## ACTION ITEM:
Could you return the data that follows exactly, minus the images?

## RECORDS FOR THE TASK:
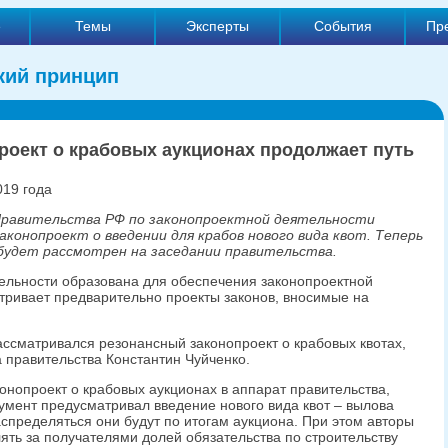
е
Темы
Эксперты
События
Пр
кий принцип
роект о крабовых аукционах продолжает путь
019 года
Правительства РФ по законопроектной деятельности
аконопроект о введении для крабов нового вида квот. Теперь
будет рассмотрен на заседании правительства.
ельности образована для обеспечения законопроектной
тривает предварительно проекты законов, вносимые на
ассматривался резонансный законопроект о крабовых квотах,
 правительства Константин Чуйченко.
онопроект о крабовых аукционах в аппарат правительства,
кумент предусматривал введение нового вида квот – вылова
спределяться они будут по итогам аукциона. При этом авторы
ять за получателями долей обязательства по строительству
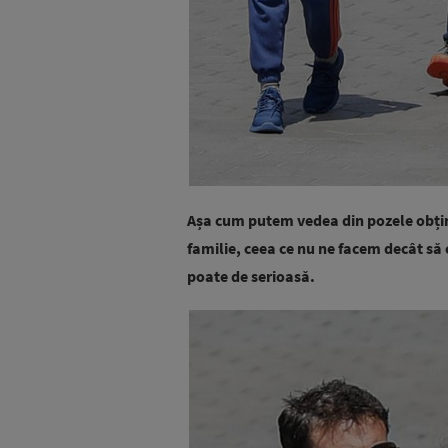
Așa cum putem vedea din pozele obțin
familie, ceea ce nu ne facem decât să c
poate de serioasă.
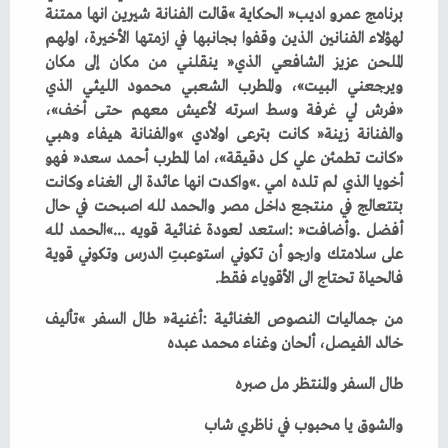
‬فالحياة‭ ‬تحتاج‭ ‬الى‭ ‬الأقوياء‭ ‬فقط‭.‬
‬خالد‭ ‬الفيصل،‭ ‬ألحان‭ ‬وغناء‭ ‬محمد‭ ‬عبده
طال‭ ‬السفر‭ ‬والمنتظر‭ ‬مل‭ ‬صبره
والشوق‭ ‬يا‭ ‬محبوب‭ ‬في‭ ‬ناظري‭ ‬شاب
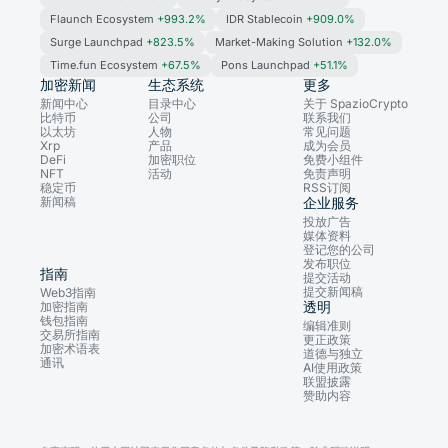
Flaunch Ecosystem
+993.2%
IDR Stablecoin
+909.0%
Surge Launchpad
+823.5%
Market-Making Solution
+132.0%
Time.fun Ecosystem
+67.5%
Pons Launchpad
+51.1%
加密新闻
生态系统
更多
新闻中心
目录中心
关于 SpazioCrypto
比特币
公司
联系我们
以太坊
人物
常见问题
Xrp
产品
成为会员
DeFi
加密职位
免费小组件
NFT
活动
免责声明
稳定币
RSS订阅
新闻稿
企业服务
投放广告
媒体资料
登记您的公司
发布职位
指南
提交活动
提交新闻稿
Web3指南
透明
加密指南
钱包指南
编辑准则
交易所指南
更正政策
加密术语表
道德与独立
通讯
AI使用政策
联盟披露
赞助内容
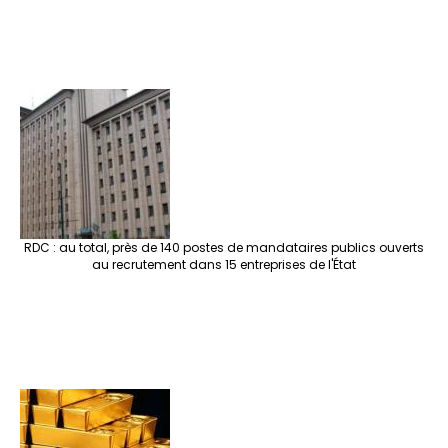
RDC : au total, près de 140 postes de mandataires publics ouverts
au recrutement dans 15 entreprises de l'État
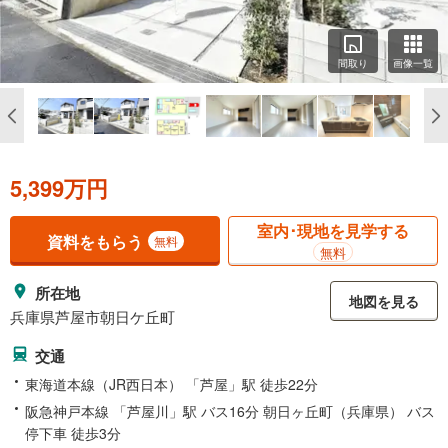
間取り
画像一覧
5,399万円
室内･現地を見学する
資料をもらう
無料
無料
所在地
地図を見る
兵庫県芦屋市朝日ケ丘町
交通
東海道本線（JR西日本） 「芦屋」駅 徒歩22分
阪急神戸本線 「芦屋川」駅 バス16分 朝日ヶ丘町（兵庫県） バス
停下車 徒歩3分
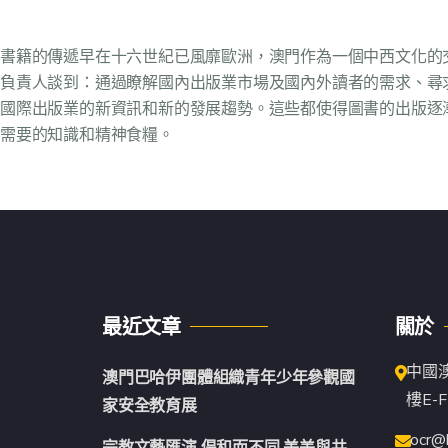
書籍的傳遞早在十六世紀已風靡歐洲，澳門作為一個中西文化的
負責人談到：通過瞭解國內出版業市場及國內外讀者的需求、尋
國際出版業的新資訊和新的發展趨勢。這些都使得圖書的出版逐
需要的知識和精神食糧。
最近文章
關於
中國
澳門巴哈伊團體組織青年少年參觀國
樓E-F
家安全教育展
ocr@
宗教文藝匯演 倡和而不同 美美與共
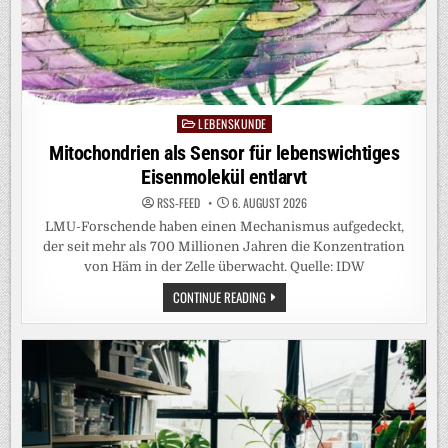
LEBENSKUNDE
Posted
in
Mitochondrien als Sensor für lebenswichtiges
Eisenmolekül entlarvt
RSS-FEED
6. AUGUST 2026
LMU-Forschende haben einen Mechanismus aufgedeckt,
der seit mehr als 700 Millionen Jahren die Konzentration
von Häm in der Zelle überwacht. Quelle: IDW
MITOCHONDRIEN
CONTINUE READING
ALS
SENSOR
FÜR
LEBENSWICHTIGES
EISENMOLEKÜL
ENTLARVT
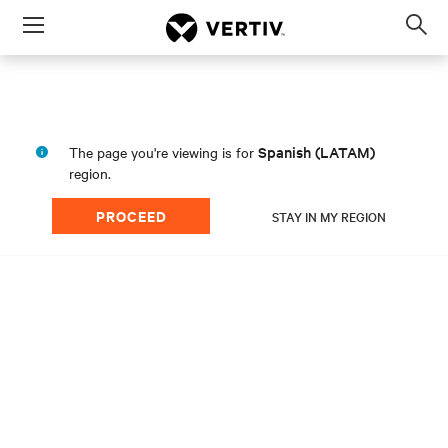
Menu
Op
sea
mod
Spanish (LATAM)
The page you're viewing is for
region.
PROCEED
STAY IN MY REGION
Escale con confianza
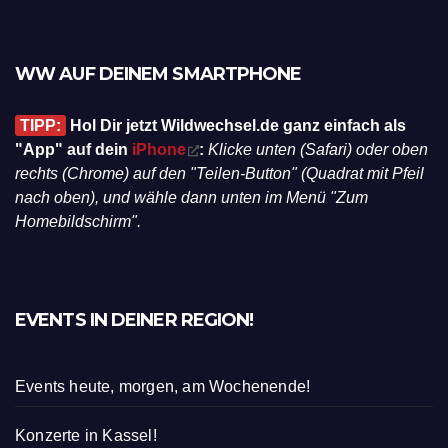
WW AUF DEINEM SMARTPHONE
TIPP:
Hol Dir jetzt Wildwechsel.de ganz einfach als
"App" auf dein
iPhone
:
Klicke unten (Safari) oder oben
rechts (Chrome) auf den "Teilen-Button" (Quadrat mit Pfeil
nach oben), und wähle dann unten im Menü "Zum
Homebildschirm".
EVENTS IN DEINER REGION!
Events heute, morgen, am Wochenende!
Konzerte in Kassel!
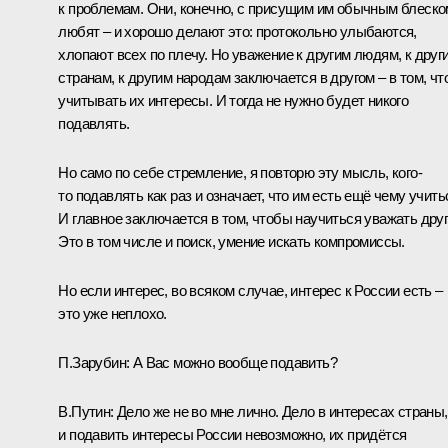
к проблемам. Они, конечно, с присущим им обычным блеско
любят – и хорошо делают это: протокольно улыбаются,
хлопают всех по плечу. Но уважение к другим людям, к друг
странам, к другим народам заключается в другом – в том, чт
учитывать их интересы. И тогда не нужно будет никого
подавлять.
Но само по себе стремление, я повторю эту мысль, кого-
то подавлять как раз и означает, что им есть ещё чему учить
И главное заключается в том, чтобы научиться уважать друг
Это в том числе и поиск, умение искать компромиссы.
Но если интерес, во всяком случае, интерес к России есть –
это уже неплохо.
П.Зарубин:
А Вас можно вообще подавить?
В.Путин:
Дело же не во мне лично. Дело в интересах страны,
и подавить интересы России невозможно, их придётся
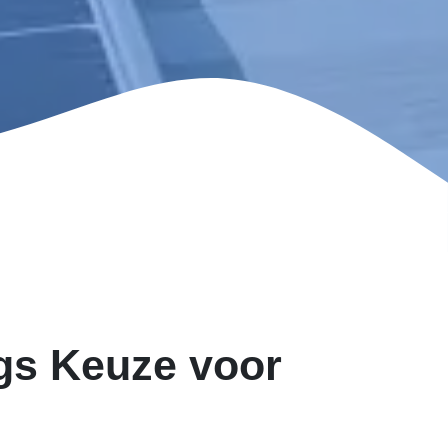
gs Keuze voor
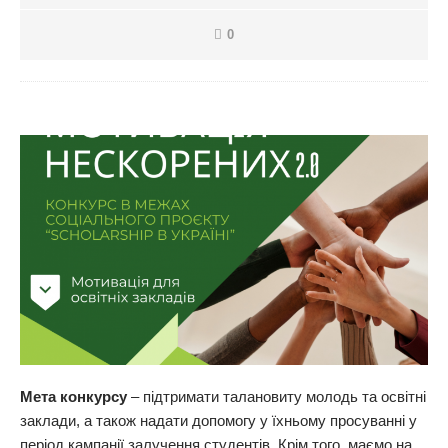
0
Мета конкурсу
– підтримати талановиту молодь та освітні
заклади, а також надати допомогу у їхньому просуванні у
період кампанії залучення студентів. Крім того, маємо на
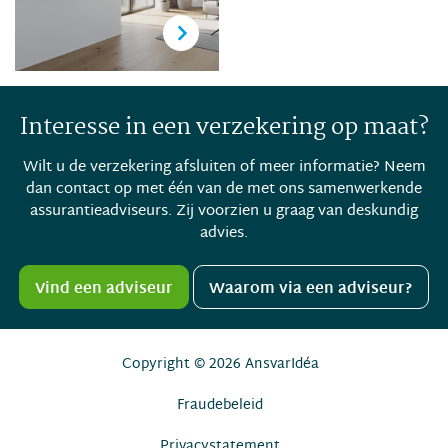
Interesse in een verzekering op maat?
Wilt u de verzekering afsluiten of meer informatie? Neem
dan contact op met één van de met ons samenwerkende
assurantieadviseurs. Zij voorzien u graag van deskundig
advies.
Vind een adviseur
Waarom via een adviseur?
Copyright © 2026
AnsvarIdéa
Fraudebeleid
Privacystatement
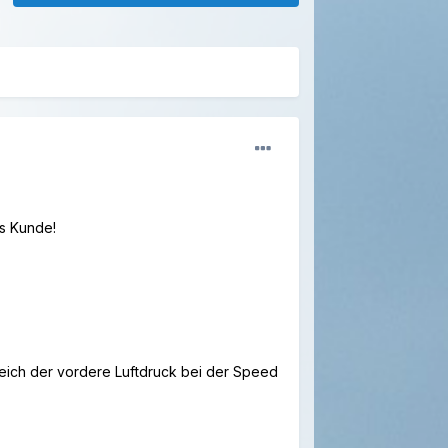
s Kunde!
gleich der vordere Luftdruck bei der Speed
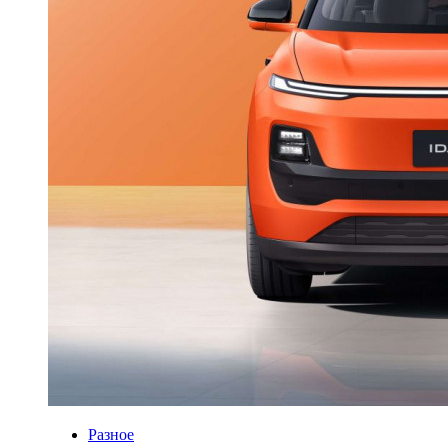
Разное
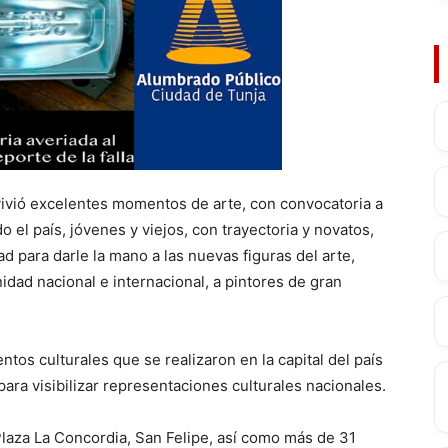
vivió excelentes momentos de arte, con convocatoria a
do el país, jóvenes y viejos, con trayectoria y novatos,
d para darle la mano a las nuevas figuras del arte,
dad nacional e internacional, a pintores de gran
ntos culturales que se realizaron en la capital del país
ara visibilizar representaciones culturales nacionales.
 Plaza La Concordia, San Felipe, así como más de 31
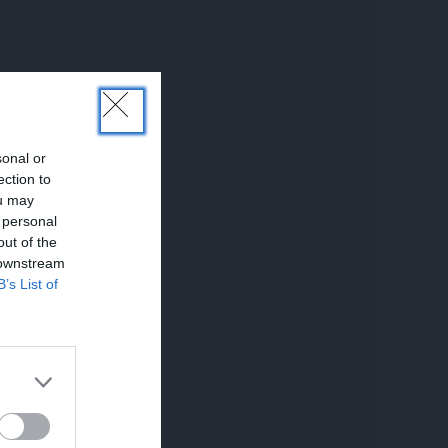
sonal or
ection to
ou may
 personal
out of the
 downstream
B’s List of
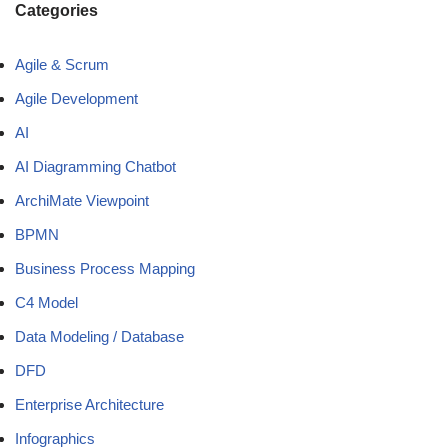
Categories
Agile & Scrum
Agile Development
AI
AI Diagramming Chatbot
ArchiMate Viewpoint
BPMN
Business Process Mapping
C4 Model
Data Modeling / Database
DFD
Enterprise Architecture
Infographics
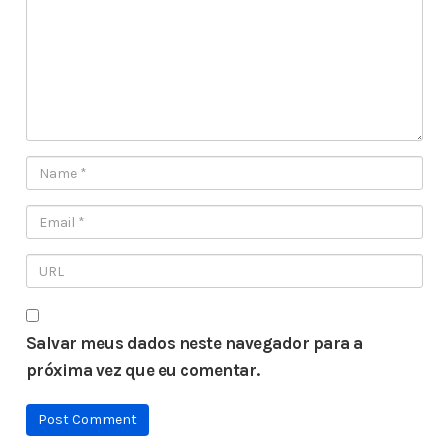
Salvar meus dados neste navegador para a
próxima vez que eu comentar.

## RESULT:
е
Темы
Эксперты
События
Пр
кий принцип
роект о крабовых аукционах продолжает путь
019 года
Правительства РФ по законопроектной деятельности
аконопроект о введении для крабов нового вида квот. Теперь
будет рассмотрен на заседании правительства.
ельности образована для обеспечения законопроектной
тривает предварительно проекты законов, вносимые на
ассматривался резонансный законопроект о крабовых квотах,
 правительства Константин Чуйченко.
онопроект о крабовых аукционах в аппарат правительства,
кумент предусматривал введение нового вида квот – вылова
спределяться они будут по итогам аукциона. При этом авторы
ять за получателями долей обязательства по строительству
Așa cum putem vedea din pozele obțin
familie, ceea ce nu ne facem decât să c
poate de serioasă.
‬فالحياة‭ ‬تحتاج‭ ‬الى‭ ‬الأقوياء‭ ‬فقط‭.‬
‬خالد‭ ‬الفيصل،‭ ‬ألحان‭ ‬وغناء‭ ‬محمد‭ ‬عبده
طال‭ ‬السفر‭ ‬والمنتظر‭ ‬مل‭ ‬صبره
والشوق‭ ‬يا‭ ‬محبوب‭ ‬في‭ ‬ناظري‭ ‬شاب
Flaunch Ecosystem
+993.2%
IDR Stablecoin
+909.0%
Surge Launchpad
+823.5%
Market-Making Solution
+132.0%
Time.fun Ecosystem
+67.5%
Pons Launchpad
+51.1%
加密新闻
生态系统
更多
新闻中心
目录中心
关于 SpazioCrypto
比特币
公司
联系我们
以太坊
人物
常见问题
Xrp
产品
成为会员
DeFi
加密职位
免费小组件
NFT
活动
免责声明
稳定币
RSS订阅
新闻稿
企业服务
投放广告
媒体资料
登记您的公司
发布职位
指南
提交活动
提交新闻稿
Web3指南
透明
加密指南
钱包指南
编辑准则
交易所指南
更正政策
加密术语表
道德与独立
通讯
AI使用政策
联盟披露
赞助内容
RDC : au total, près de 140 postes de mandataires publics ouverts
au recrutement dans 15 entreprises de l'État
間取り
画像一覧
5,399万円
室内･現地を見学する
資料をもらう
無料
無料
所在地
地図を見る
兵庫県芦屋市朝日ケ丘町
交通
東海道本線（JR西日本） 「芦屋」駅 徒歩22分
阪急神戸本線 「芦屋川」駅 バス16分 朝日ヶ丘町（兵庫県） バス
停下車 徒歩3分
書籍的傳遞早在十六世紀已風靡歐洲，澳門作為一個中西文化的
負責人談到：通過瞭解國內出版業市場及國內外讀者的需求、尋
國際出版業的新資訊和新的發展趨勢。這些都使得圖書的出版逐
需要的知識和精神食糧。
最近文章
關於
中國
澳門巴哈伊團體組織青年少年參觀國
樓E-F
家安全教育展
ocr@
宗教文藝匯演 倡和而不同 美美與共
LEBENSKUNDE
Posted
in
Mitochondrien als Sensor für lebenswichtiges
Eisenmolekül entlarvt
RSS-FEED
6. AUGUST 2026
LMU-Forschende haben einen Mechanismus aufgedeckt,
der seit mehr als 700 Millionen Jahren die Konzentration
von Häm in der Zelle überwacht. Quelle: IDW
MITOCHONDRIEN
CONTINUE READING
ALS
SENSOR
FÜR
LEBENSWICHTIGES
EISENMOLEKÜL
ENTLARVT
Menu
Op
sea
mod
Spanish (LATAM)
The page you're viewing is for
region.
PROCEED
STAY IN MY REGION
Escale con confianza
WW AUF DEINEM SMARTPHONE
TIPP:
Hol Dir jetzt Wildwechsel.de ganz einfach als
"App" auf dein
iPhone
:
Klicke unten (Safari) oder oben
rechts (Chrome) auf den "Teilen-Button" (Quadrat mit Pfeil
nach oben), und wähle dann unten im Menü "Zum
Homebildschirm".
EVENTS IN DEINER REGION!
Events heute, morgen, am Wochenende!
Konzerte in Kassel!
к проблемам. Они, конечно, с присущим им обычным блеско
любят – и хорошо делают это: протокольно улыбаются,
хлопают всех по плечу. Но уважение к другим людям, к друг
странам, к другим народам заключается в другом – в том, чт
учитывать их интересы. И тогда не нужно будет никого
подавлять.
Но само по себе стремление, я повторю эту мысль, кого-
то подавлять как раз и означает, что им есть ещё чему учить
И главное заключается в том, чтобы научиться уважать друг
Это в том числе и поиск, умение искать компромиссы.
Но если интерес, во всяком случае, интерес к России есть –
это уже неплохо.
П.Зарубин:
А Вас можно вообще подавить?
В.Путин:
Дело же не во мне лично. Дело в интересах страны,
и подавить интересы России невозможно, их придётся
gs Keuze voor
0
Мета конкурсу
– підтримати талановиту молодь та освітні
заклади, а також надати допомогу у їхньому просуванні у
період кампанії залучення студентів. Крім того, маємо на
Interesse in een verzekering op maat?
Wilt u de verzekering afsluiten of meer informatie? Neem
dan contact op met één van de met ons samenwerkende
assurantieadviseurs. Zij voorzien u graag van deskundig
advies.
Vind een adviseur
Waarom via een adviseur?
Copyright © 2026
AnsvarIdéa
Fraudebeleid
Privacystatement
s Kunde!
gleich der vordere Luftdruck bei der Speed
Разное
vivió excelentes momentos de arte, con convocatoria a
do el país, jóvenes y viejos, con trayectoria y novatos,
d para darle la mano a las nuevas figuras del arte,
dad nacional e internacional, a pintores de gran
ntos culturales que se realizaron en la capital del país
ara visibilizar representaciones culturales nacionales.
 Plaza La Concordia, San Felipe, así como más de 31
sonal or
ection to
ou may
 personal
out of the
 downstream
B’s List of
Categories
Agile & Scrum
Agile Development
AI
AI Diagramming Chatbot
ArchiMate Viewpoint
BPMN
Business Process Mapping
C4 Model
Data Modeling / Database
DFD
Enterprise Architecture
Infographics
Salvar meus dados neste navegador para a
próxima vez que eu comentar.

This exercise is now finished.